The critical verification concerns the encoding using 6-bit binary indices. Consider two distinct squares, for example, square $5$ (binary $000101$) and square $12$ (binary $001100$). For query $Q_0$, square $5$ is included because its least significant bit is $1$, square $12$ is excluded because its least significant bit is $0$. Checking all six queries reproduces the binary indices of both squares distinctly. No two squares have identical 6-bit vectors, confirming that all $64$ squares can be uniquely identified.
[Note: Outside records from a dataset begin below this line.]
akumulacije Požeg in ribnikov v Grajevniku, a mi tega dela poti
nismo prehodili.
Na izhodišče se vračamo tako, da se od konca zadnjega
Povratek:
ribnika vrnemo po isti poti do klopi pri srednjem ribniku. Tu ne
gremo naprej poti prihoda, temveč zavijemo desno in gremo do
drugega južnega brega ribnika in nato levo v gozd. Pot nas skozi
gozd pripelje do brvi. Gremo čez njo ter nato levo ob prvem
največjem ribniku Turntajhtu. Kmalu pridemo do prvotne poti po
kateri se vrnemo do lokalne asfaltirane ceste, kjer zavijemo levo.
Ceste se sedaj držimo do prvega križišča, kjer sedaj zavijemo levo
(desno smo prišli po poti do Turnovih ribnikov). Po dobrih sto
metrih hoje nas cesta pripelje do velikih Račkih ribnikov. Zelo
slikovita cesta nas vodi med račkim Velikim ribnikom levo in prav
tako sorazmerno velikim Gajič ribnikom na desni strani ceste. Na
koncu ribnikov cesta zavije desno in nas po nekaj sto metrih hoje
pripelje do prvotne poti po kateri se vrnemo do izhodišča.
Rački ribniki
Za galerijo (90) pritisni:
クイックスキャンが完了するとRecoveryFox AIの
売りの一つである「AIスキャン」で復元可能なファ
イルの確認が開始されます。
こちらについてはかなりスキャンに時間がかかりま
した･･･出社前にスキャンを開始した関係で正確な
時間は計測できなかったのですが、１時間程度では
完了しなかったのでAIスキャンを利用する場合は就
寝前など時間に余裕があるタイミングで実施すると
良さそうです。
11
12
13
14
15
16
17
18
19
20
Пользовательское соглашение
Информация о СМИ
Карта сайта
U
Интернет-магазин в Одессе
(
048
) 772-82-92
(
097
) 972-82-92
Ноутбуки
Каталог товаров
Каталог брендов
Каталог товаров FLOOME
The argument that fewer than $6$ queries are insufficient is verified by considering that with $5$ queries, there are at most $2^5 = 32$ distinct vectors. Since $32 < 64$, at least two numbers would share the same vector and be indistinguishable, which shows $5$ queries cannot suffice.

Alternative Approaches

One could attempt a purely combinatorial design using overlapping sets of squares that do not directly correspond to binary digits but rather use a system akin to error-correcting codes or Latin squares. Such a construction could achieve $6$ queries as well, but the binary-index approach is preferable because it is simple, explicit, and guarantees uniqueness with a straightforward verification. Other methods would require checking more complex combinatorial interactions and provide no reduction in the number of queries.